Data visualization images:
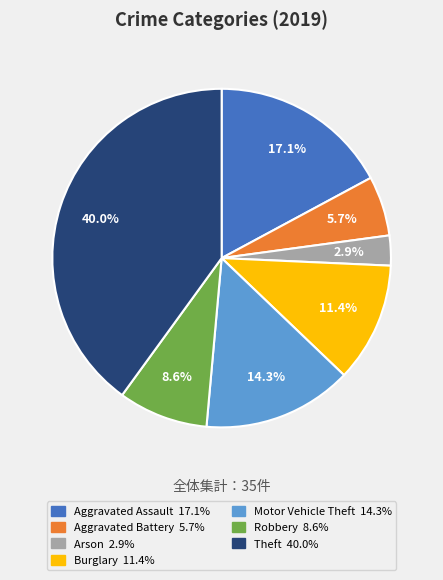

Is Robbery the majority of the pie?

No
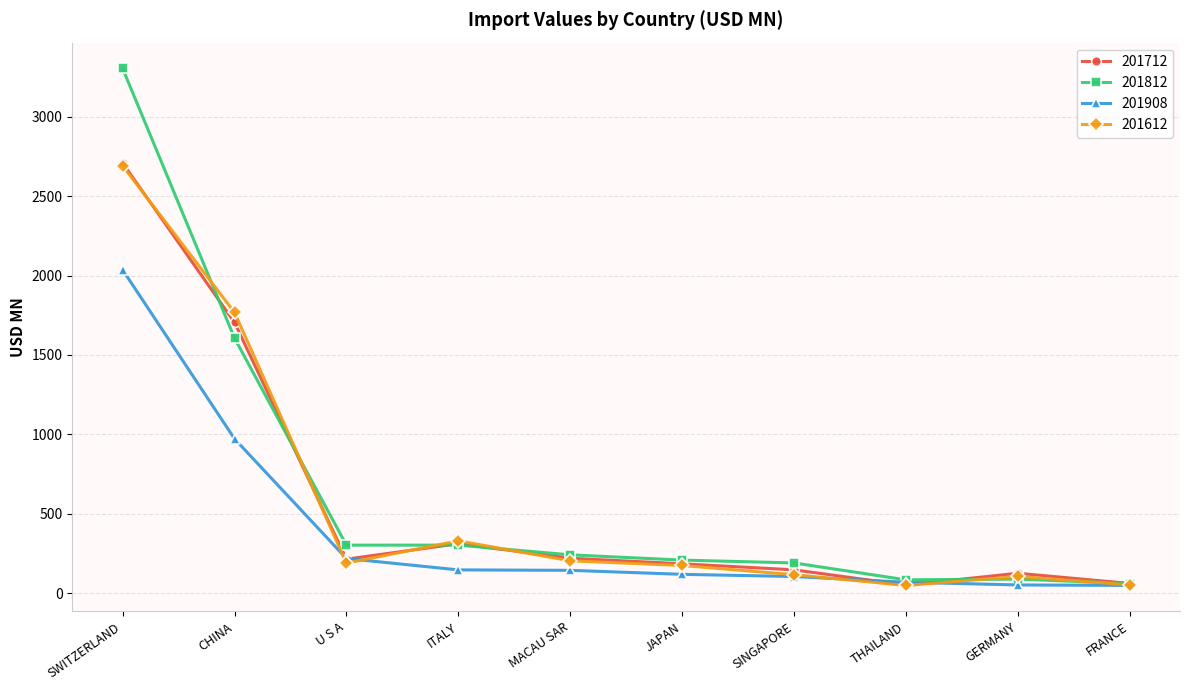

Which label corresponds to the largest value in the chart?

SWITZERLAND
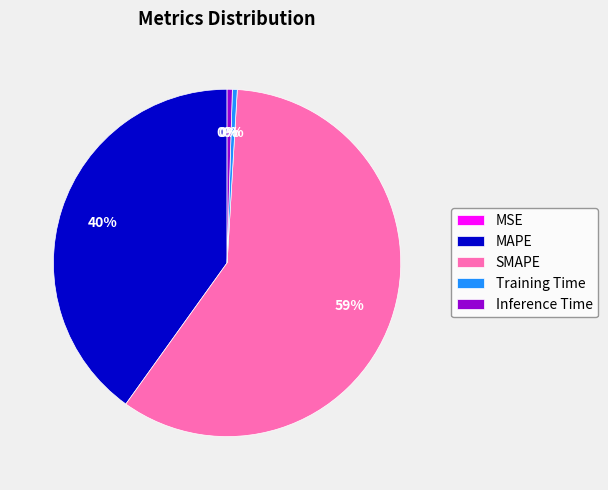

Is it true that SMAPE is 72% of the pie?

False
* * *
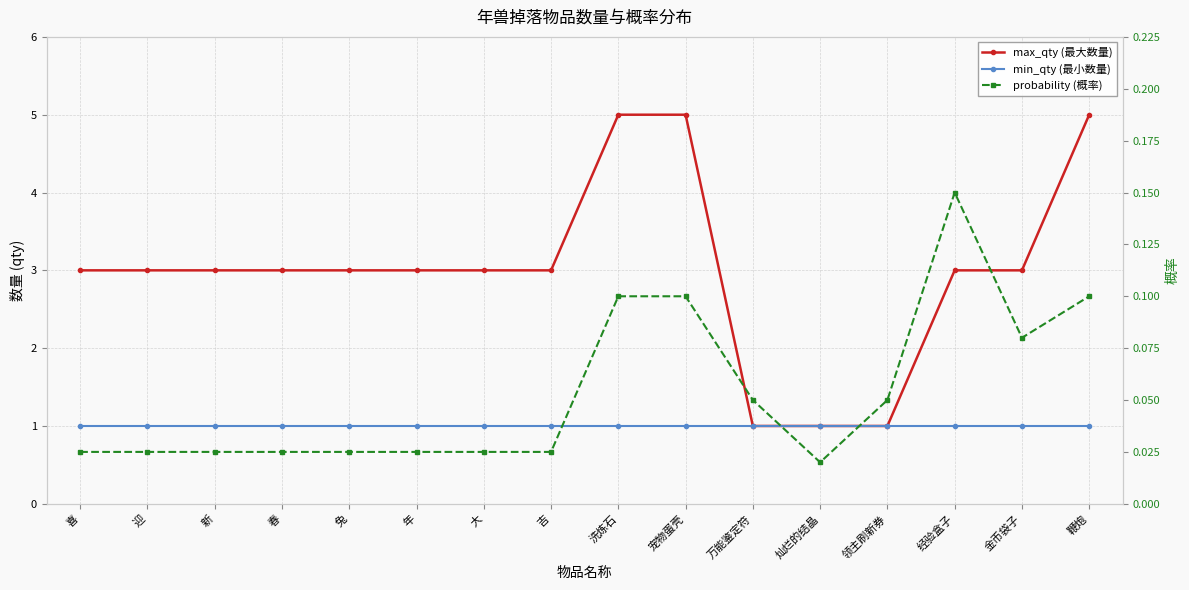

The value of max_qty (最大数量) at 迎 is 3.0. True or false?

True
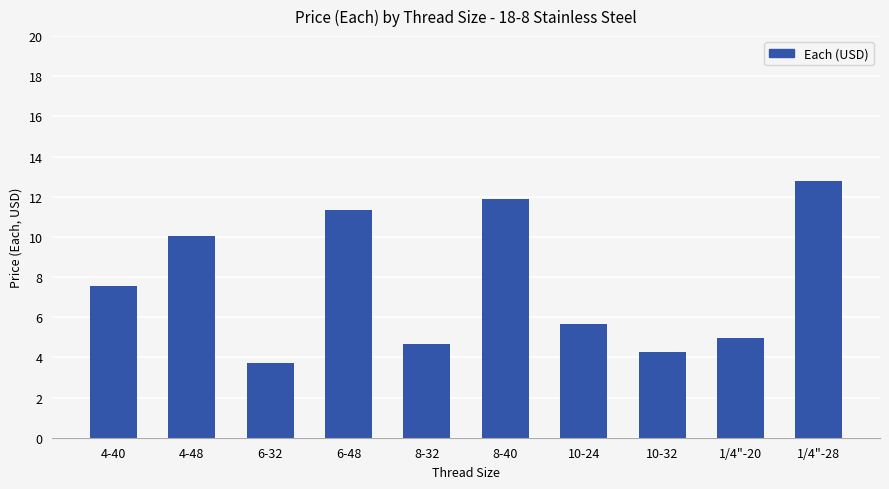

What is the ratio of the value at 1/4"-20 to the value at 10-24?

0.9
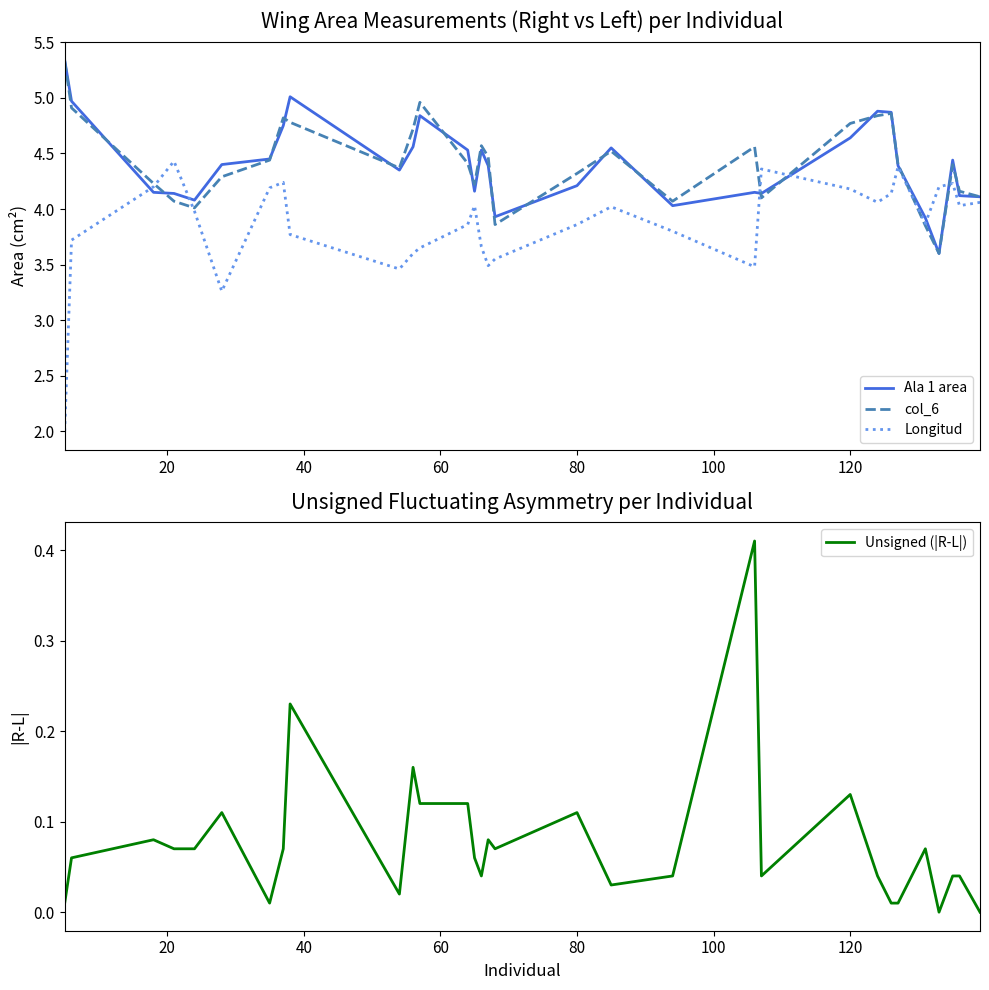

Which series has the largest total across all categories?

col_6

**How to complete this task**
Gather every line from the records above that contains the word "largest", matching case exactly. Copy each of those lines in full.

**Solution to this task**
Which label corresponds to the largest value in the chart?
Which series has the largest total across all categories?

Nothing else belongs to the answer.